Exercise task:
The pumpkin-growing forum thread below has headers that begin with "##". List every distinct username that appears in those headers, giving each name once.

Chub.. you nailed it.


----------



## Kdestra (Jul 23, 2018)

Famous Pumpkin said:


> Awww, this thread makes me kinda sad. I had fun participating last year !


Hey you, it's totally ok. Besides I’ll never compete in a Pumpkin contest but I love learning from everyone on the Pumpkin Growers. 

Don’t be to hard on yourself


----------



## RCIAG (Jul 19, 2010)

chubstuff said:


> There are so many times we live vicariously through what others do online here. Often we'll see things that we think, "WOW, that is so cool," only to realize that our budget will never allow us to buy one or our skills at prop building aren't even near where the poster's are. But that's okay. We still love seeing the stuff, even it it's beyond our reach. Just knowing it's out there making kids and others happy or terrified is reward enough sometimes.


Yep.

I'll never grow ginormous award winning pumpkins, have a yard full of cool repainted blow molds, or make some of the super cool props others here make, but I definitely want to see ALL OF THAT here.


----------



## UnOrthodOx (Apr 24, 2007)

Well...

I guess millet tastes good to cats... The entire front row was eaten.


----------



## Col. Fryght (Oct 23, 2012)

UnOrthodOx said:


> Well...
> 
> I guess millet tastes good to cats... The entire front row was eaten.


lol. Who knew?


----------



## Col. Fryght (Oct 23, 2012)

Upped the watering tonight to a half gallon per plant every other day. I get the feeling that my plants will start to vine in about a week or so. We have an early spring storm coming our way late tonight. They are forecasting like five hours of thunderstorms. I had some 4ft tall silt fence left so I put another fence barrier about 5 feet in front of the hoop. I am pretty sure that I am over secure, but the best laid plans of mice and men often go awry....... .


----------



## The Skeleton Crew (Aug 2, 2016)

Data lines:
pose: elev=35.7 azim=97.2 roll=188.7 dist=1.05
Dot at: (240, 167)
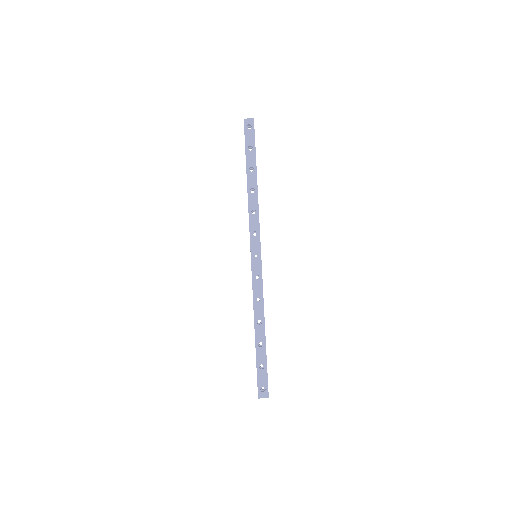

Exercise response:
Kdestra, RCIAG, UnOrthodOx, Col. Fryght, The Skeleton Crew